Él no sabe, dijo, si la literatura española es mejor o peor que hace treinta años, “y ni siquiera si es más libre. Lo que sí sé”, continuó, “y celebro sin reserva, es que es mucho más variada y plural, en todos los sentidos”. Contribuye, sin duda, la presencia extranjera asimilada en España de tal manera que, mientras que en 1991, aquí “había poco más de 300.000 extranjeros residentes en España”, a fecha de hoy con 7.200.000”, provenientes de América Latina, de Marruecos, de China, del Este de Europa…

Lo que sucede no es tan solo literario.
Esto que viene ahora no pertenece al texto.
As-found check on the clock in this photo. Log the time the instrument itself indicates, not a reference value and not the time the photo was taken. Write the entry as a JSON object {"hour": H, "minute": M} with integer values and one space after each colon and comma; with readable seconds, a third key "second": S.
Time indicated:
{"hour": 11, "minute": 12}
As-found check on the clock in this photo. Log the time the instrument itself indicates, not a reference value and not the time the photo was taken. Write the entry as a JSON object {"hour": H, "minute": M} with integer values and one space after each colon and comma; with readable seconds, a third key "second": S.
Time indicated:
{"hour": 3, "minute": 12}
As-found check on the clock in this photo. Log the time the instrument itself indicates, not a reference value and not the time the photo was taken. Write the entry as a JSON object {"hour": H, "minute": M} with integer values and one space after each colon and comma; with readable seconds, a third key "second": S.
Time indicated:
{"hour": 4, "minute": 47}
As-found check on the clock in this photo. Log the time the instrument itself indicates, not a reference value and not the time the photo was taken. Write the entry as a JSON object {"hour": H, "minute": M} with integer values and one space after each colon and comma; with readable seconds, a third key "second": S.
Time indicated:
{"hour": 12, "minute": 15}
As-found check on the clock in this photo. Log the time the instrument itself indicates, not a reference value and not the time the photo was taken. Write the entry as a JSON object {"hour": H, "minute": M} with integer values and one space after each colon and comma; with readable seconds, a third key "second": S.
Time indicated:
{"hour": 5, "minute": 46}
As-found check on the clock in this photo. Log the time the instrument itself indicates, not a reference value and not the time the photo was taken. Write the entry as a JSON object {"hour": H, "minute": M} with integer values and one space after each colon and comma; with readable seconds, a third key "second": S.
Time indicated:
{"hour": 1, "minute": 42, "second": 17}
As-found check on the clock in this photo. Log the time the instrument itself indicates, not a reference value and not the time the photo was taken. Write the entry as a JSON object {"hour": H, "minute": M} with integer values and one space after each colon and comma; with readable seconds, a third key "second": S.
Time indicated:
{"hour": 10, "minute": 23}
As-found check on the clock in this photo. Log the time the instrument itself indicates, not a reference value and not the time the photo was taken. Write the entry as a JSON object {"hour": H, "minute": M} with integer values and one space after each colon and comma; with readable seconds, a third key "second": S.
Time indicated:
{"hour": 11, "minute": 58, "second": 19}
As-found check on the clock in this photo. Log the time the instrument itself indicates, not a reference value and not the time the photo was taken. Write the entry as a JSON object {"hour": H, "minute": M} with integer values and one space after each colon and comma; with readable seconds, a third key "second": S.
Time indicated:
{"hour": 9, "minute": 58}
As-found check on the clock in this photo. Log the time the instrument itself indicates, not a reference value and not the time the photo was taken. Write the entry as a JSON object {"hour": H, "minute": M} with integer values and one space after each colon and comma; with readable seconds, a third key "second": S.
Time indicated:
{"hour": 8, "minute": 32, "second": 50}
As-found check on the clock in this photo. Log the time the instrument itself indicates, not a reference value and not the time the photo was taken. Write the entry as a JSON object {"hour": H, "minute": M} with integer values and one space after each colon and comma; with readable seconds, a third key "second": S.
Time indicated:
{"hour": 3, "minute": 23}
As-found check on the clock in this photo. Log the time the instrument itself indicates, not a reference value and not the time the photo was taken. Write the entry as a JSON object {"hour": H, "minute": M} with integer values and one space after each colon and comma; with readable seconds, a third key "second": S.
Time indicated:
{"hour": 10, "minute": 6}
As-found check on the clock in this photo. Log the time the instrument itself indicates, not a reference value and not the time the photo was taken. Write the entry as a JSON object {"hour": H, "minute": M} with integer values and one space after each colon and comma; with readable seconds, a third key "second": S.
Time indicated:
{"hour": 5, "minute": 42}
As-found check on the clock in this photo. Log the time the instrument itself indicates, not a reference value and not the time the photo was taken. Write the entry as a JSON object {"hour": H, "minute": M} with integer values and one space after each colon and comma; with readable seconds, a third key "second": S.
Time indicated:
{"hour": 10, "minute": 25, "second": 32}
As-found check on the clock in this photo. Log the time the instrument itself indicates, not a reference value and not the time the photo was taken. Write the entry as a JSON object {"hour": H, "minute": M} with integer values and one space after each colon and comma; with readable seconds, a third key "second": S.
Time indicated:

Muñoz Molina que, en otros tiempos, como Ganivet o Unamuno —entre otros intelectuales cuyo desgarro provenía de los sucesivos dramas españoles—, también mostró su pesadumbre por las falencias de un país que se estaba haciendo, esta vez expresó un entusiasmo europeo que basa su futuro en la educación. “Serán los hijos y las hijas de los inmigrantes los que impulsen una nueva edad de la literatura española. Eso ya está sucediendo en toda Europa, y es uno de los mejores antídotos contra los viejos fantasmas europeos del nacionalismo y la xenofobia. Educación pública y justicia social son las condiciones necesarias para que no se malogre el talento”.

Se fue a Stuttgart, a hablar de Tus pasos en la escalera (Seix Barral), su libro de 2019, ahora trasladado al alemán, acaso uno de sus más bellos, de una ternura enorme, como el sonido de su título. Me dio el discurso, que le pedí; este periodista quería trasladar al público que lea esta crónica el entusiasmo actual de un artista que siempre pulsó, con la expresión de su ánimo, los momentos que ha vivido su país, los muy malos, los malos y estos de ahora. Subrayé luego mucho de lo que ha sido transcrito, y quiero que el final de esta evocación de su discurso sea también con las palabras que dijo él como colofón: “Mi oficio de escritor, mi vida misma, son inseparables de mi condición de ciudadano libre de España y de Europa. En estos tiempos tan inciertos, y tan poblados de incertidumbres, temores y amenazas, casi la única certeza que podemos tener es el ejercicio de nuestro trabajo, y el compromiso cotidiano con los valores civiles en los que se sostiene”.